In contrast, as GARS mutations were unable to stop the SIRT2-dependent removal of acetyl groups from alpha-tubulin, this may destabilize microtubules and explain how these mutations lead to nerve cell malfunction seen in CMT2D.

An examination of the normal GARS protein structure found that CMT2D-related mutations were in a position to disrupt the proper binding with SIRT2.

Finally, these results were tested in a fruit fly (Drosophila) model of CMT2D, which carried the GARS-G526R mutation and demonstrated motor performance deficits when compared to flies with normal GARS. These flies with the CMT2D-associated mutation also have a dramatic decrease in the number of neuromuscular junctions — the place where nerve and muscle cells communicate.

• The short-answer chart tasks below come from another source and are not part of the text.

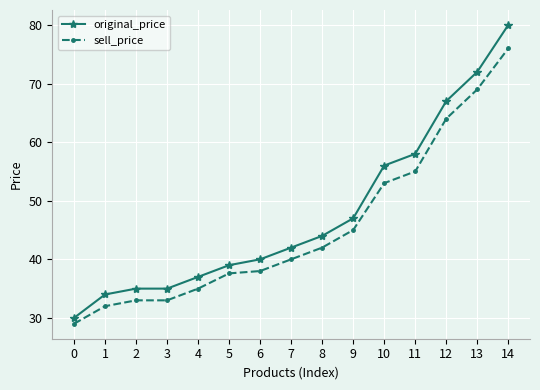

True or false: sell_price and original_price cross at least once.

False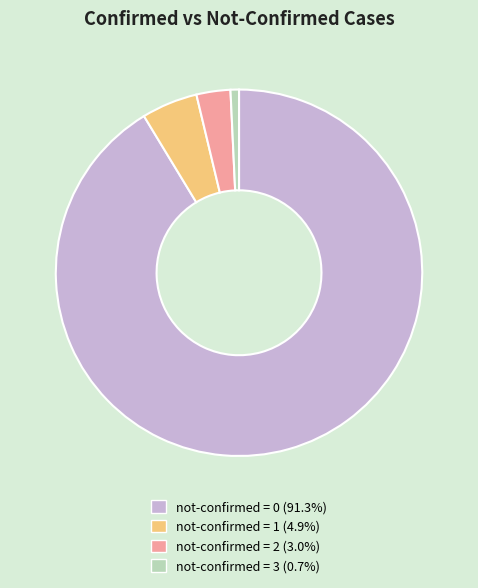

Which category has the smallest portion of the pie?

not-confirmed = 3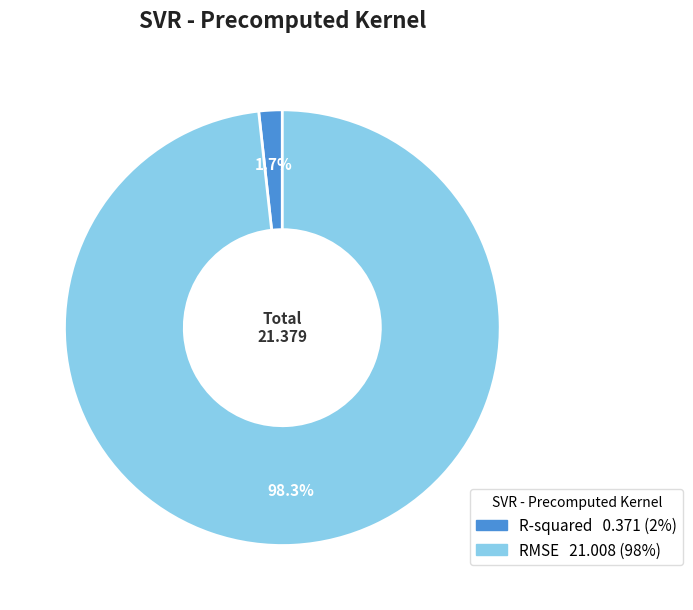

Which slice is the largest?

RMSE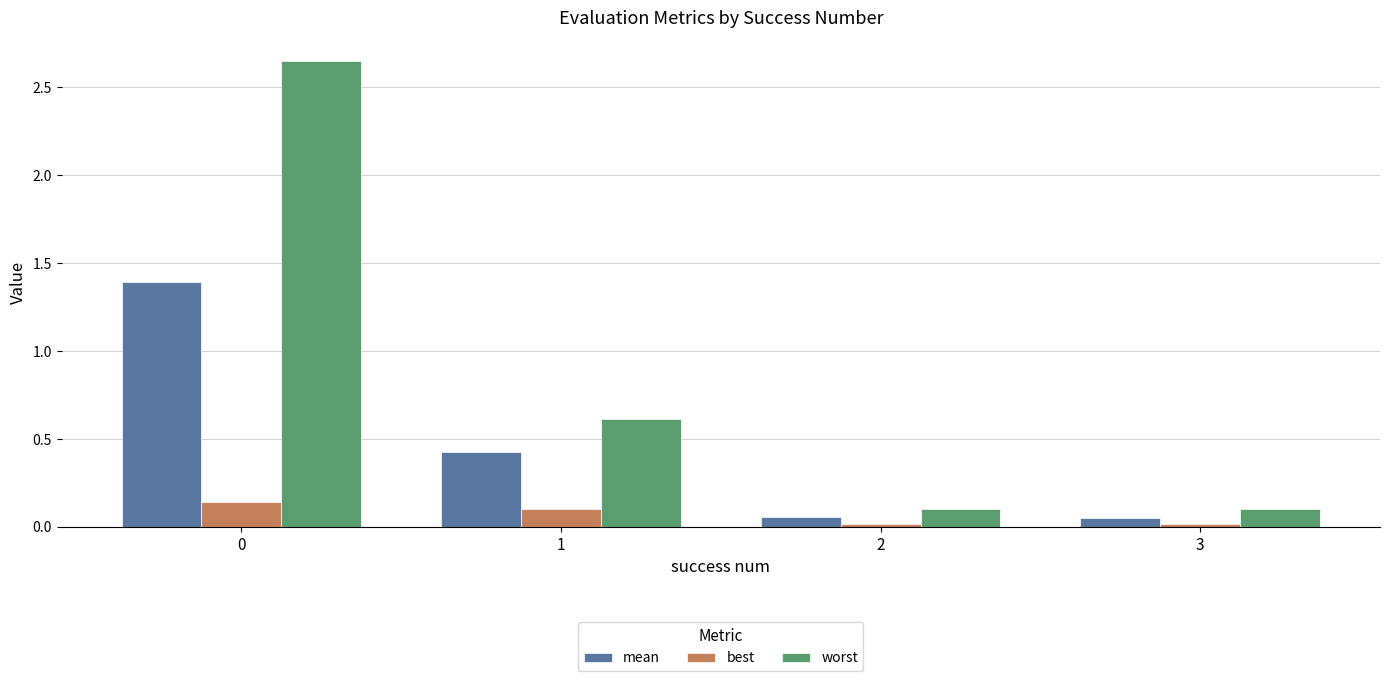

How many bars are there in total?

12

The GARS-G526R flies had difficulties climbing, but genetic suppression of SIRT2 restored climbing ability similar to control flies. 

Adding a molecule called AGK2, which specifically blocks the activity of SIRT2, gradually rescued the climbing deficits seen in GARS-G526R flies in a time-dependent manner. Further, by genetically suppressing SIRT2 in flies with GARS-G526R, the scientists found a significant increase in the number of neuromuscular junctions and acetylated tubulin. 

“Overall, these results strongly indicate that the inhibition of SIRT2 could rescue the motor performance deficits in GARS-mutant CMT flies in a Drosophila model,” the researchers added. 

Consistently, reducing the activity of GARS-G526R, or blocking the action of SIRT2, significantly extended the life span of GARS-G526R flies.

“Our study provides another promising strategy to treat the peripheral neuropathy [nerve damage] resulting from CMT by inhibiting SIRT2, suggesting that the targeting of SIRT2 might have a general beneficial impact on neurodegenerative diseases,” the investigators wrote.